|A shiny DC-6 being prepared for take-off with snow-capped peaks as a backdrop - it has to be Alaska. N151 of Everts Air Cargo to be precise, seen in summer 2008|
|The DC6 emerged when Douglas realised it would have to
upgrade its DC4 design to compete with other post Second World War
rivals such as the Lockheed Constellation.
Thus the first DC6 was basically a DC4 with uprated Pratt and Whitney R-2800 engines, a fueselage stretched by 6ft 11ins, and pressurisation. Design work was carried out to a military requirement, as the XC112, during the war but by the time the first aircraft flew, on February 15 1946, peace had returned and the order book could be cleared for civil customers.
American Airlines was the first to declare an interest, with 50 aircraft, and United Air Lines followed with an order for 20. The first production machine, seating 52 passengers, took to the air in June 1946 and United introduced the type in November, using it on its transcontinental routes.
Production of the basic DC6 reached 175 before production switched to the DC6B with an uprated R-2800 engine and space for 54 passengers, or 102 in a high density layout. In parallel with the DC6B, Douglas also produced the DC6A Liftmaster freighter without windows.

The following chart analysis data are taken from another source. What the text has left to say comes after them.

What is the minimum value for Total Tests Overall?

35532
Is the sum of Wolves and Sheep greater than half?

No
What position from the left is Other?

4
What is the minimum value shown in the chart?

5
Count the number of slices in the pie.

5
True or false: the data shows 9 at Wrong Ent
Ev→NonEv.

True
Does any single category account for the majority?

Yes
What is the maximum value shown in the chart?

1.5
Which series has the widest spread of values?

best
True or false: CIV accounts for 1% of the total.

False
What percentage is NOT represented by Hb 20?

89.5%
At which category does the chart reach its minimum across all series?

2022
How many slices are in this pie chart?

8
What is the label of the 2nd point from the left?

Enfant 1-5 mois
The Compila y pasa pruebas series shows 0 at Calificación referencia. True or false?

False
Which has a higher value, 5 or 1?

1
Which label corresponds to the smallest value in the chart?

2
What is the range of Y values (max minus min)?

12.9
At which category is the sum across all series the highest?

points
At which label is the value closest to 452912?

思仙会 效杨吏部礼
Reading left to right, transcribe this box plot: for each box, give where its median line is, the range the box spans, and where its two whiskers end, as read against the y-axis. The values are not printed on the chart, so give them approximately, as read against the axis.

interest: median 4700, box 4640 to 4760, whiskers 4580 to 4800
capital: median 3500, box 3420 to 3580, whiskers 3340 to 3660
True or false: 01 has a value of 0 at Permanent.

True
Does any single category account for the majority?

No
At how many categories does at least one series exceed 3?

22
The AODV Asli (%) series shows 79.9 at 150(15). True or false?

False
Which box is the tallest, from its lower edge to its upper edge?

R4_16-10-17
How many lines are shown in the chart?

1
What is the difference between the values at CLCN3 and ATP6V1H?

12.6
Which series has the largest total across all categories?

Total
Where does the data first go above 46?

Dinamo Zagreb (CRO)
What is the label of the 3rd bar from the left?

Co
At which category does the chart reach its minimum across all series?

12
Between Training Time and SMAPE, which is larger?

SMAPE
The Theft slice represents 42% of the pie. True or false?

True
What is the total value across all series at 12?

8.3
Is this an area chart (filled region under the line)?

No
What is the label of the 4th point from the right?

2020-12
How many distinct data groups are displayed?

Seventy-four DC6As and 288 Bs were produced, the last B being delivered in November 1958.
The DC6C was a convertible DC6A with windows. The type found favour with many major carriers around the world and also saw widespread US military service as the C118.
These aircraft were retired by the US military by the late 1970s and those fitted with freight doors found many devoted operators around the world, notably in the USA and in Central America and Canada.
Today, the DC6 flies on as a freighter in surprisingly large numbers, with Everts Air Cargo and Everts Air Fuel in Alaska being the major operator.